The Filipino-American artists Leo Valledor (1936–1989) and Carlos Villa (1936–2013) are important figures in postwar American art, who are just starting to get their due. This is not surprising — as much as the art world in the United States shows interest in globalism, it is still just beginning to recognize how many artists of different ethnicities have made significant art.
Both Valledor and Villa grew up in the tightly-knit Filipino community in San Francisco’s Potrero Hill neighborhood before it became gentrified. Although they were not related, they referred to each other as “cousins.” As close as they were, each followed his own path in art. Their work — Valledor’s geometric abstraction and Villa’s use of body prints and feathers — pushes against the art world’s frequent practice of equating ethnicity and racial identity with figuration and anecdote. They are not storytellers.
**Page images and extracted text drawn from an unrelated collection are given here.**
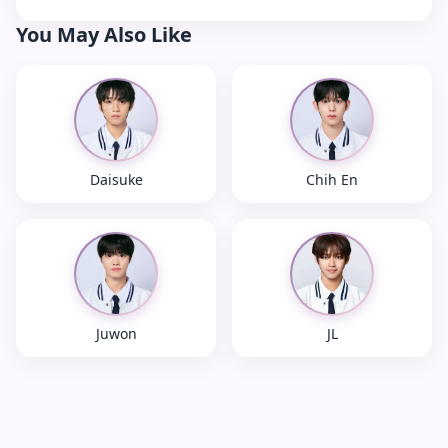
You May Also Like
Daisuke
Chih En
Juwon
JL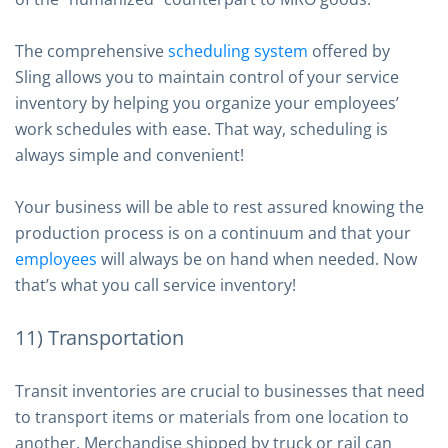
The comprehensive
scheduling system
offered by
Sling allows you to maintain control of your service
inventory by helping you organize your employees’
work schedules with ease. That way, scheduling is
always simple and convenient!
Your business will be able to rest assured knowing the
production process is on a continuum and that your
employees
will always be on hand when needed. Now
that’s what you call service inventory!
11) Transportation
Transit inventories are crucial to businesses that need
to transport items or materials from one location to
another. Merchandise shipped by truck or rail can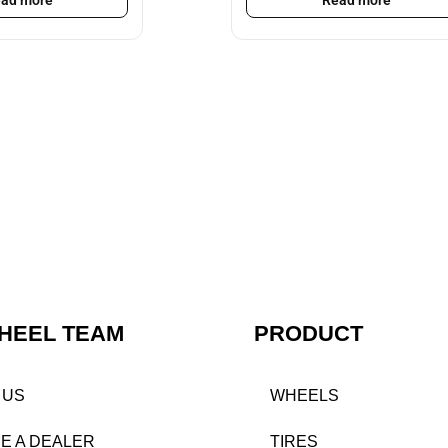
ad more
Read more
HEEL TEAM
PRODUCT
 US
WHEELS
E A DEALER
TIRES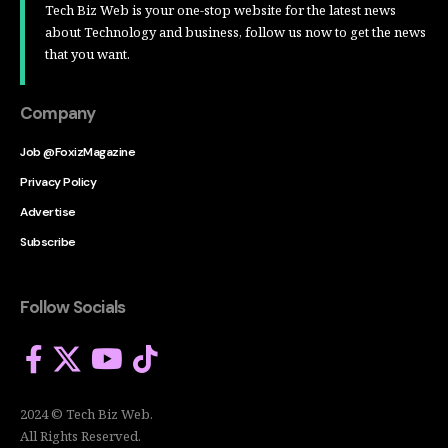
Tech Biz Web is your one-stop website for the latest news
about Technology and business, follow us now to get the news
that you want.
Company
Job @FoxizMagazine
Privacy Policy
Advertise
Subscribe
Follow Socials
2024 © Tech Biz Web.
All Rights Reserved.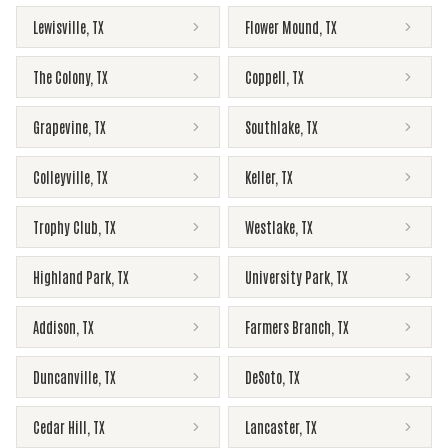
Lewisville
,
TX
Flower Mound
,
TX
The Colony
,
TX
Coppell
,
TX
Grapevine
,
TX
Southlake
,
TX
Colleyville
,
TX
Keller
,
TX
Trophy Club
,
TX
Westlake
,
TX
Highland Park
,
TX
University Park
,
TX
Addison
,
TX
Farmers Branch
,
TX
Duncanville
,
TX
DeSoto
,
TX
Cedar Hill
,
TX
Lancaster
,
TX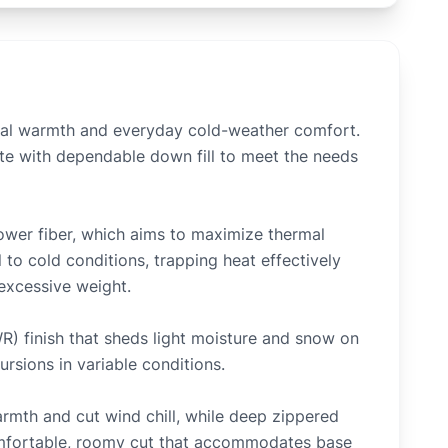
ial warmth and everyday cold-weather comfort.
tte with dependable down fill to meet the needs
ower fiber, which aims to maximize thermal
l to cold conditions, trapping heat effectively
 excessive weight.
WR) finish that sheds light moisture and snow on
ursions in variable conditions.
armth and cut wind chill, while deep zippered
comfortable, roomy cut that accommodates base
Despite their long friendship, the exhibition Carlos Villa & Leo Valledor: Remains of Surface at Silverlens is the first time their work has been shown together, which is a step forward in considering the relationship between very different artworks beyond the category of style. The 12 paintings are evenly divided between the artists. They are paired on adjacent walls, side by side, or opposite each other just inside the gallery’s front door, like friends who don’t want to lose sight of each other while hiking.
Five of Villa’s six pieces (all dated between 1978 and ’86) are on unstretched, unprimed canvas to which he has attached, integrated, or collaged canvas elements, feathers, a photograph, and a wig. Using acrylic paint he marked the surfaces with face and body prints. In “Untitled (Face Prints with Wig and Photograph)” (c. 1979), Villa made individual face prints in white acrylic on separate pieces of raw canvas, which he attached in rows to the canvas. In the left-hand corner is a wig and a canvas and a photograph collage of the artist’s mother is in the lower right. The combination of these elements prompts all sorts of possible readings. What traces of our parents stay with us? Is it inevitable that we become like them? The faces, which look in different directions, raise another line of speculation about time and aging.
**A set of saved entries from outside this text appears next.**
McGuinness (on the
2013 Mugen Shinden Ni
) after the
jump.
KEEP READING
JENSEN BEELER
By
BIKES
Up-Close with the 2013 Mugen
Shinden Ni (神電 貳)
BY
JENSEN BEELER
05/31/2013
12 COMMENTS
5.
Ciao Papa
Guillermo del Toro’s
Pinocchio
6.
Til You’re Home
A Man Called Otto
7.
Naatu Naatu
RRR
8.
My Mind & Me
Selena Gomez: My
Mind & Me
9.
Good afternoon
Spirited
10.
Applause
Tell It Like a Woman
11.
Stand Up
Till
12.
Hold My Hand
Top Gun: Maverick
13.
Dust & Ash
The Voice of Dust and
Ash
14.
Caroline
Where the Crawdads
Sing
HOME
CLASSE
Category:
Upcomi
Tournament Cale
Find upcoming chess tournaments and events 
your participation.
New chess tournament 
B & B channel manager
“I’m Beside Myself” (1981) is composed of white body prints of Villa’s face, hands, feet, face, torso, and legs on an unstretched gunmetal gray canvas. The face and body prints suggest two standing figures with their hands upraised. I was reminded of the Shroud of Turin, which is revered by many as the burial cloth of Jesus of Nazareth. What is the meaning of the doubling? Why are five faces above each torso?
In these works, Villa opens a space for the viewer to speculate on their meaning. He is never didactic about identity. With more than 7,000 islands and more than 182 ethnolinguistic groups, Villa understood that Filipino identity can be fluid.
Valledor was 19 when he showed in the legendary Six Gallery, which was started by six young Bay Area artists and poets. It is where Allen Ginsberg first read Howl on October 7, 1955, changing the course of literature. In 1961, he moved to New York and became one of the founding members of the Park Place Galley (1963–67), a number of whose artists were exploring the possibilities of shaped canvases in their pursuit of the fourth dimension. According to a prominent critic of the time, David Bourdon, “this was not classical geometry — akin to Dutch de Stijl — but rather a dynamic, new geometry of complex spatial effects.” Their interest in space amounted to a rejection of Minimalism and its emphasis on flatness. That rejection and Valledor’s ethnicity certainly did not help him find success in the New York art world of that time.
Aside from “Young Blood,” dated 1955, all of Valledor’s exhibited works were made after he returned to San Francisco from New York in 1968. Along the vertical center line of “Earth Sign” (1970) is a small yellow-orange circle against its earth-red field. Further down the artist has painted a thin horizontal blue bar above a green one. Valledor’s choice of color and placement of shapes are deliberate in this work. In Buddhism, one meditates on yellow to transcend pride and vanity. The yellow circle is a focal point. Was Valledor reminding himself not to be vain, even though he made the painting? Do the green and blue bars signify earth and water? He was not a minimalist and did not embrace formalist literalism. He took its language, and that of geometric abstraction, and reinvented them through the lens of Buddhism and the quest for enlightenment.
What Villa and Valledor understood about living in the Filipino diaspora was that they could never fully assimilate into American mainstream society; they would always be outsiders. Once they recognized this, they set out on their own paths. The fact that they did not try to obscure this part of their identities is a testament to their determination to make something unprecedented, urgent, and necessary.
Carlos Villa & Leo Valledor: Remains of Surface continues at Silverlens (505 West 24th Street, Chelsea, Manhattan) through November 4. The exhibition was organized by the gallery.